Summary
Today, integration is as much a part of America’s public school system as Friday night football and the senior prom. But the United States has not always opened the doors of its schools to all races. School integration occurred through the tireless efforts of countless men and women who took their ideals and dreams about America and what it represents and worked to make them not only the law of the land, but acceptable to the vast majority of citizens. Brown v. Board of Education: Integrating America's Schools is the story of one of the most important Supreme Court decisions of the 20th century. This book is an in-depth chronicle of the relentless legal campaign launched by the NAACP and a persistent black lawyer named Thurgood Marshall, and how it changed history forever.
Specifications
Full-color photographs.

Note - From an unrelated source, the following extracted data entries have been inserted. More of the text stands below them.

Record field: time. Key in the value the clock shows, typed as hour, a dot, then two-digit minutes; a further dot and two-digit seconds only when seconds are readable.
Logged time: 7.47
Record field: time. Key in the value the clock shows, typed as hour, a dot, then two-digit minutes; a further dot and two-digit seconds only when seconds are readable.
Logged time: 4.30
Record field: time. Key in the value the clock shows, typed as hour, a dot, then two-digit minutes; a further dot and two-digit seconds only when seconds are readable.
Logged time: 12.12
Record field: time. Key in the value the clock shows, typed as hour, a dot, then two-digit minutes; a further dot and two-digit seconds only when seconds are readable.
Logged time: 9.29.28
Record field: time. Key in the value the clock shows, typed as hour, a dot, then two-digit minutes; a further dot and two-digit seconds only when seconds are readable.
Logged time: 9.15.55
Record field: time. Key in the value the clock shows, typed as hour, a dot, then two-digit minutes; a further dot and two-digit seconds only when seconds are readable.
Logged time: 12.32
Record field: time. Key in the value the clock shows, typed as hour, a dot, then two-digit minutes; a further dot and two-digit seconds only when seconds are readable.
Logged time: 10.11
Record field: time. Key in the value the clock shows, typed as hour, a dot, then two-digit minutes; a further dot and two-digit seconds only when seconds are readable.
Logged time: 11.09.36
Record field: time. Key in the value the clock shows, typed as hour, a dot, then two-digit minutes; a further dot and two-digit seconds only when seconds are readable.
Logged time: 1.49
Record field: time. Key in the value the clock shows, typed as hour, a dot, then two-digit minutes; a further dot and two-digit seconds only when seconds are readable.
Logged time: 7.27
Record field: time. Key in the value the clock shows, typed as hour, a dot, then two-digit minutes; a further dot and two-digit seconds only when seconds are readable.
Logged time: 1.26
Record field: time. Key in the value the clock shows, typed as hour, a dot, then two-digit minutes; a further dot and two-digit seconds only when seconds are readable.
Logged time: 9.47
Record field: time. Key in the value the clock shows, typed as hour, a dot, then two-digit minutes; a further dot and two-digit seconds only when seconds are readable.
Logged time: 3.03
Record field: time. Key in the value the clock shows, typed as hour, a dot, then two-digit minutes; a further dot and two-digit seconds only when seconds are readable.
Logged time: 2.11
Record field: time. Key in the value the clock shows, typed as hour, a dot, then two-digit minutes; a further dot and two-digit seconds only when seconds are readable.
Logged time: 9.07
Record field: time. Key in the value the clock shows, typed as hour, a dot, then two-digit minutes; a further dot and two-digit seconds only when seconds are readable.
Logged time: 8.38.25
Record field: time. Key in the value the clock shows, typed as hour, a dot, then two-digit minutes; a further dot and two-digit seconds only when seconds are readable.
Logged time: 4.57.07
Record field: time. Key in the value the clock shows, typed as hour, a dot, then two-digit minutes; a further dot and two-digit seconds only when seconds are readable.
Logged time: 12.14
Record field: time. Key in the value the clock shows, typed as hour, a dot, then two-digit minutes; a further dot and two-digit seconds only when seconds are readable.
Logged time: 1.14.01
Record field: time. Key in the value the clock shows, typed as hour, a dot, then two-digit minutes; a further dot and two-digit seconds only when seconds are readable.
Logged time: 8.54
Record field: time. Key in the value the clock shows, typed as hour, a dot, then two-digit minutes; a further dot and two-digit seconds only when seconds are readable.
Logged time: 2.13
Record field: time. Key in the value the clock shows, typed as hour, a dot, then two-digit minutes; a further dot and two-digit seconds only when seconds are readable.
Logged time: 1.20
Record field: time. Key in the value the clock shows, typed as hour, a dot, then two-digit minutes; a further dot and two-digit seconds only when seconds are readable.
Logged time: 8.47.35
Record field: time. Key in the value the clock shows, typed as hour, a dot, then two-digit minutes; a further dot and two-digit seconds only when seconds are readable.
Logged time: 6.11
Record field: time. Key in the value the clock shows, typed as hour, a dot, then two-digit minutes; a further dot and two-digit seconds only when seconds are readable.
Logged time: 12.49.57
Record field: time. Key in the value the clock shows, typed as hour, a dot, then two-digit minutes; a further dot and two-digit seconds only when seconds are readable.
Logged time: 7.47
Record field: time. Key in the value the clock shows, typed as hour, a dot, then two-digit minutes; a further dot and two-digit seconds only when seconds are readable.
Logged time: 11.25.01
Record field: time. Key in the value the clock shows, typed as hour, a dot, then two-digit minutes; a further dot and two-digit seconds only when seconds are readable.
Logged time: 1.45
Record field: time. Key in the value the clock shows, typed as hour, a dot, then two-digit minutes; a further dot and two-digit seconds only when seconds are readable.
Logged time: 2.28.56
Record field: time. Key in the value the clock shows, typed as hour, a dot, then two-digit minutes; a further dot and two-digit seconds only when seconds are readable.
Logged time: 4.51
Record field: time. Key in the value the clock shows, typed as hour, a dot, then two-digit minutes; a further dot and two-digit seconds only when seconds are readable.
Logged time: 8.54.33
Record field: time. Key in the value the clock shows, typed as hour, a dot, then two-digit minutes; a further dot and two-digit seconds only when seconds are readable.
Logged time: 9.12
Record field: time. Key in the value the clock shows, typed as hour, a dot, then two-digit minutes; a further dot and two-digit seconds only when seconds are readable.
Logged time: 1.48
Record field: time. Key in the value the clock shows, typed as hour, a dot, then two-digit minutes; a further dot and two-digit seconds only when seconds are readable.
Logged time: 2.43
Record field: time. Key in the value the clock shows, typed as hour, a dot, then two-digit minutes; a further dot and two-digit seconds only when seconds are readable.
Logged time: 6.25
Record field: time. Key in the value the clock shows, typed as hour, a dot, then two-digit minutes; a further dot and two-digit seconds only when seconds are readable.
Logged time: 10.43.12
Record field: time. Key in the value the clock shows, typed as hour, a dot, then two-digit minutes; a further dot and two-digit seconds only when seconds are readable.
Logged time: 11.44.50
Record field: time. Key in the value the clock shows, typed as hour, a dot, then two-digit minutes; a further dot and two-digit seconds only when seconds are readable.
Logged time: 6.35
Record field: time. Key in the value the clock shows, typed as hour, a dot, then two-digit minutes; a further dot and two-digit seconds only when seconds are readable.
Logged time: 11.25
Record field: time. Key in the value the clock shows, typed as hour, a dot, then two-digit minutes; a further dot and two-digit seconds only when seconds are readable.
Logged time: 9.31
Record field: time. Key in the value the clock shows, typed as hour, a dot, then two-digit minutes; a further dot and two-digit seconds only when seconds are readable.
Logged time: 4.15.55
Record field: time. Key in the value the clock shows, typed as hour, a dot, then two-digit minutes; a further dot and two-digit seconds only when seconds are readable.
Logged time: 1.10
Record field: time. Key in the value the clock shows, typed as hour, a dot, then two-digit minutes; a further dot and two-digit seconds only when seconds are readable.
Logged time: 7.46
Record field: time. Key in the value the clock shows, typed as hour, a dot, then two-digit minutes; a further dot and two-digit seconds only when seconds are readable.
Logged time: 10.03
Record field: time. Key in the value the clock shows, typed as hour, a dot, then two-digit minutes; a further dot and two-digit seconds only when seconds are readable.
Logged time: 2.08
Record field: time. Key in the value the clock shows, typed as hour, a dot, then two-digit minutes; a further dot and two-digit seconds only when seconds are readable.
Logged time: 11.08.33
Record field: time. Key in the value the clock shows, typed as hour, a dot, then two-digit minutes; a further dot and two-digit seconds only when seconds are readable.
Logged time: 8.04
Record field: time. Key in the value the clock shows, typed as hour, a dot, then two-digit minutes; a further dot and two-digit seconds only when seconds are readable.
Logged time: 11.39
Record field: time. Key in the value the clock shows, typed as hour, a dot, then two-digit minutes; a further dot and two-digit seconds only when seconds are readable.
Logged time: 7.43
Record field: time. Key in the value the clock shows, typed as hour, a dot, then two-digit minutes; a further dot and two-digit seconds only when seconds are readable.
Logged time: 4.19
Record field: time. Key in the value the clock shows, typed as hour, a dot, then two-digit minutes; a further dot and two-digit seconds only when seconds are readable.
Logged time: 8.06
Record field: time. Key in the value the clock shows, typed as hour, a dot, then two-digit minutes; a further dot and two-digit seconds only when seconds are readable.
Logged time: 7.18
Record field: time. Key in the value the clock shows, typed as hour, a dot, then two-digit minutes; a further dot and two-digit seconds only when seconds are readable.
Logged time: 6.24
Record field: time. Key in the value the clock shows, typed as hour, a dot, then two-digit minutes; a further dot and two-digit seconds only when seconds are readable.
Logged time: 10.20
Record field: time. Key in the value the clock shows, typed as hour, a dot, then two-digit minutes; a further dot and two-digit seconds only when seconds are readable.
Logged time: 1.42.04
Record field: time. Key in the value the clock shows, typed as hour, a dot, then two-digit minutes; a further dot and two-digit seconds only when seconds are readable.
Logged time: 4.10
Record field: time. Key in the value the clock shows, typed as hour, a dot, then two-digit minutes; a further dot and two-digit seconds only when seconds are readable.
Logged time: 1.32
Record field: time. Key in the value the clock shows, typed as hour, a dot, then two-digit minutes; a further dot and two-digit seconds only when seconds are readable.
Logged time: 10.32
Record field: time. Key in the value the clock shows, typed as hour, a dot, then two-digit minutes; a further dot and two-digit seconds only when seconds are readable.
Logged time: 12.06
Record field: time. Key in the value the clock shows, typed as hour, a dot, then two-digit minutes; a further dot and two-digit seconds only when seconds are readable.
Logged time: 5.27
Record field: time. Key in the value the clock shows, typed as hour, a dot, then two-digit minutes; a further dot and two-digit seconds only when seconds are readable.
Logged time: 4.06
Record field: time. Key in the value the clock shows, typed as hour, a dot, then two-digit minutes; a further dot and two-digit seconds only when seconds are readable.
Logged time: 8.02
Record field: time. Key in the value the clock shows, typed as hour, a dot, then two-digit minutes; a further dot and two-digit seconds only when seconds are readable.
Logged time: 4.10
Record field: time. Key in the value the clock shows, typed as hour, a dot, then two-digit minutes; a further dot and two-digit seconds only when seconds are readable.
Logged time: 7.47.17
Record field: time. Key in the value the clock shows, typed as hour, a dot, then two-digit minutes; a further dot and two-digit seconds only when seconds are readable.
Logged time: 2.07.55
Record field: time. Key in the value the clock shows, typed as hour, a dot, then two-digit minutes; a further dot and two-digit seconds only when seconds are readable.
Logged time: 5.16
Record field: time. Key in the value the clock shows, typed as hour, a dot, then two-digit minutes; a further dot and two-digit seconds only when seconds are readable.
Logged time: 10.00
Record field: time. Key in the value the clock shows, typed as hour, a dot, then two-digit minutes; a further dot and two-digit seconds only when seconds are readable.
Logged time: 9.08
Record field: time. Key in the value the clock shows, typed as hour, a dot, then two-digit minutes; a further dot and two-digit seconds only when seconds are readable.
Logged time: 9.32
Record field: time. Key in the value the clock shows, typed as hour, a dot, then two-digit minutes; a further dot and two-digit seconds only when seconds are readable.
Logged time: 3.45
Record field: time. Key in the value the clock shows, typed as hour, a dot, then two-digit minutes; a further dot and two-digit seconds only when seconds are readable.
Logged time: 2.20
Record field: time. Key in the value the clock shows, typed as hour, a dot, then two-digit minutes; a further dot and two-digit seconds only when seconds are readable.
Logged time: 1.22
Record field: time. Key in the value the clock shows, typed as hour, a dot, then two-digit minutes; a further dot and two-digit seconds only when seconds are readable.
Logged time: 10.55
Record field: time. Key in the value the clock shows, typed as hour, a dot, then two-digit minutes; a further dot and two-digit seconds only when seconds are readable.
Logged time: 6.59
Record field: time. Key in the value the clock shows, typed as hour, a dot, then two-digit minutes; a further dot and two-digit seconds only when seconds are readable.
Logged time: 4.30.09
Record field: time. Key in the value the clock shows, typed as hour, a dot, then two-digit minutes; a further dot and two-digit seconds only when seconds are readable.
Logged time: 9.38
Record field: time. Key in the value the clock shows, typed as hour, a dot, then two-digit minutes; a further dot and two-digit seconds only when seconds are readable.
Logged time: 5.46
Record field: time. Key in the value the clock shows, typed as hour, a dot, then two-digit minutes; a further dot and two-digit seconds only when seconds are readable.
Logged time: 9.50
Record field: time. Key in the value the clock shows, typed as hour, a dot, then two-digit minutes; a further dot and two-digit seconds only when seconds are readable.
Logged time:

Glossary. Sidebars. Chronology/Timeline. Further reading. Bibliography. Source notes. Index.
About the Author(s)
Series consulting editor and author Tim McNeese is an associate professor of history at York College in York, Nebraska, where he has taught for 15 years. Professor McNeese earned his Associate of Arts degree from York College, a B.A. in history and political science from Harding University, and an M.A. in history from Missouri State University. A prolific author, McNeese has published more than 100 books and educational materials for elementary, middle school, high school, and college readers over the past 20 years, on everything from Alexander Hamilton to the siege of Masada. His writing has earned him a citation in the library reference work Something About the Author. In 2005, his textbook Political Revolutions of the 18th, 19th, and 20th Centuries was published. Professor McNeese served as a consulting historian for the History Channel series Risk Takers, History Makers: John Wesley Powell and the Grand Canyon.